**TASK DETAILS:** Write out the records word for word, starting at their first line and ending with the line that contains "inkl. 19% USt. , zzgl.", including both of those lines.

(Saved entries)
==================================================
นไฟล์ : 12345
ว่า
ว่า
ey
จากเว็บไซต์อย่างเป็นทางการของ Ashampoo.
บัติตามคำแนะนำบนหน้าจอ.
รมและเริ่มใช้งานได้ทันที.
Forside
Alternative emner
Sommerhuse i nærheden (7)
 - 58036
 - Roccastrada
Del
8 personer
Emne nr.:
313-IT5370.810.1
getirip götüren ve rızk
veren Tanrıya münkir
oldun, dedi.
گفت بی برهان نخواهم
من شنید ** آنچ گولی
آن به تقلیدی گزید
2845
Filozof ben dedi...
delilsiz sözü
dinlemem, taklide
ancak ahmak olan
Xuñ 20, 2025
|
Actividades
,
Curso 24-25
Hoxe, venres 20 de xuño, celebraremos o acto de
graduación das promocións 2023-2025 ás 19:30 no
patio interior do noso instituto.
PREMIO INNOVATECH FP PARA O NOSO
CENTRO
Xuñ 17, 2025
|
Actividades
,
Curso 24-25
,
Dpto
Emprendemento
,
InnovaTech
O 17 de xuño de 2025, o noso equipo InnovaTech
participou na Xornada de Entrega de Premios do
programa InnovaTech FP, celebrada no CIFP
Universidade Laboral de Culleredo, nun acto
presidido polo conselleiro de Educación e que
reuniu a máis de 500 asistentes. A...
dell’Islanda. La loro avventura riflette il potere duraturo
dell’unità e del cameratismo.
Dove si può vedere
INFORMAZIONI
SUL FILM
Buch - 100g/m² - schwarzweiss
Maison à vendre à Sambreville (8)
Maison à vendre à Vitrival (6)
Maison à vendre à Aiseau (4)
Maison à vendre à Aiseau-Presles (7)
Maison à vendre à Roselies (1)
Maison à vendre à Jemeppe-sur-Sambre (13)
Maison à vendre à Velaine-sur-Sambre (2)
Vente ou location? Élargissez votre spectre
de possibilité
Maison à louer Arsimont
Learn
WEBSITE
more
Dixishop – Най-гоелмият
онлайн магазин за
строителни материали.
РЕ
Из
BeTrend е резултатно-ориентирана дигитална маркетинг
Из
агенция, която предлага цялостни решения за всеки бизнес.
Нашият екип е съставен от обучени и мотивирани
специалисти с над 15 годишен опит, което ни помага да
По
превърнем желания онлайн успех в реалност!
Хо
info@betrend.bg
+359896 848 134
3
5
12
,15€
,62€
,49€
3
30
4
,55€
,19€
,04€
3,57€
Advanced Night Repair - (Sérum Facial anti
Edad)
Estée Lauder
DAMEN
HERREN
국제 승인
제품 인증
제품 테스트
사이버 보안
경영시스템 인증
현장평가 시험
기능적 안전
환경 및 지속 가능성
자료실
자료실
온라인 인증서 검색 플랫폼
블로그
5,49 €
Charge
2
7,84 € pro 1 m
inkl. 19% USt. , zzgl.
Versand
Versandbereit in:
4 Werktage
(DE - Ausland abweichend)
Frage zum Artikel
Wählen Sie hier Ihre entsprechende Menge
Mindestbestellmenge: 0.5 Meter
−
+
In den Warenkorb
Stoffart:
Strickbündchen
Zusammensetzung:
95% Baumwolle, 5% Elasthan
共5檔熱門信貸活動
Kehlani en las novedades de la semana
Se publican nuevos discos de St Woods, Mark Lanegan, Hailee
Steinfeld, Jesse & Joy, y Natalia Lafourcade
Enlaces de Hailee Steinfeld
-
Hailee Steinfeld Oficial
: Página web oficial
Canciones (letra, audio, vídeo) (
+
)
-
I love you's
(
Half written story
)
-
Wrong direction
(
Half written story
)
==================================================
**EXERCISE RESPONSE:**
นไฟล์ : 12345
ว่า
ว่า
ey
จากเว็บไซต์อย่างเป็นทางการของ Ashampoo.
บัติตามคำแนะนำบนหน้าจอ.
รมและเริ่มใช้งานได้ทันที.
Forside
Alternative emner
Sommerhuse i nærheden (7)
 - 58036
 - Roccastrada
Del
8 personer
Emne nr.:
313-IT5370.810.1
getirip götüren ve rızk
veren Tanrıya münkir
oldun, dedi.
گفت بی برهان نخواهم
من شنید ** آنچ گولی
آن به تقلیدی گزید
2845
Filozof ben dedi...
delilsiz sözü
dinlemem, taklide
ancak ahmak olan
Xuñ 20, 2025
|
Actividades
,
Curso 24-25
Hoxe, venres 20 de xuño, celebraremos o acto de
graduación das promocións 2023-2025 ás 19:30 no
patio interior do noso instituto.
PREMIO INNOVATECH FP PARA O NOSO
CENTRO
Xuñ 17, 2025
|
Actividades
,
Curso 24-25
,
Dpto
Emprendemento
,
InnovaTech
O 17 de xuño de 2025, o noso equipo InnovaTech
participou na Xornada de Entrega de Premios do
programa InnovaTech FP, celebrada no CIFP
Universidade Laboral de Culleredo, nun acto
presidido polo conselleiro de Educación e que
reuniu a máis de 500 asistentes. A...
dell’Islanda. La loro avventura riflette il potere duraturo
dell’unità e del cameratismo.
Dove si può vedere
INFORMAZIONI
SUL FILM
Buch - 100g/m² - schwarzweiss
Maison à vendre à Sambreville (8)
Maison à vendre à Vitrival (6)
Maison à vendre à Aiseau (4)
Maison à vendre à Aiseau-Presles (7)
Maison à vendre à Roselies (1)
Maison à vendre à Jemeppe-sur-Sambre (13)
Maison à vendre à Velaine-sur-Sambre (2)
Vente ou location? Élargissez votre spectre
de possibilité
Maison à louer Arsimont
Learn
WEBSITE
more
Dixishop – Най-гоелмият
онлайн магазин за
строителни материали.
РЕ
Из
BeTrend е резултатно-ориентирана дигитална маркетинг
Из
агенция, която предлага цялостни решения за всеки бизнес.
Нашият екип е съставен от обучени и мотивирани
специалисти с над 15 годишен опит, което ни помага да
По
превърнем желания онлайн успех в реалност!
Хо
info@betrend.bg
+359896 848 134
3
5
12
,15€
,62€
,49€
3
30
4
,55€
,19€
,04€
3,57€
Advanced Night Repair - (Sérum Facial anti
Edad)
Estée Lauder
DAMEN
HERREN
국제 승인
제품 인증
제품 테스트
사이버 보안
경영시스템 인증
현장평가 시험
기능적 안전
환경 및 지속 가능성
자료실
자료실
온라인 인증서 검색 플랫폼
블로그
5,49 €
Charge
2
7,84 € pro 1 m
inkl. 19% USt. , zzgl.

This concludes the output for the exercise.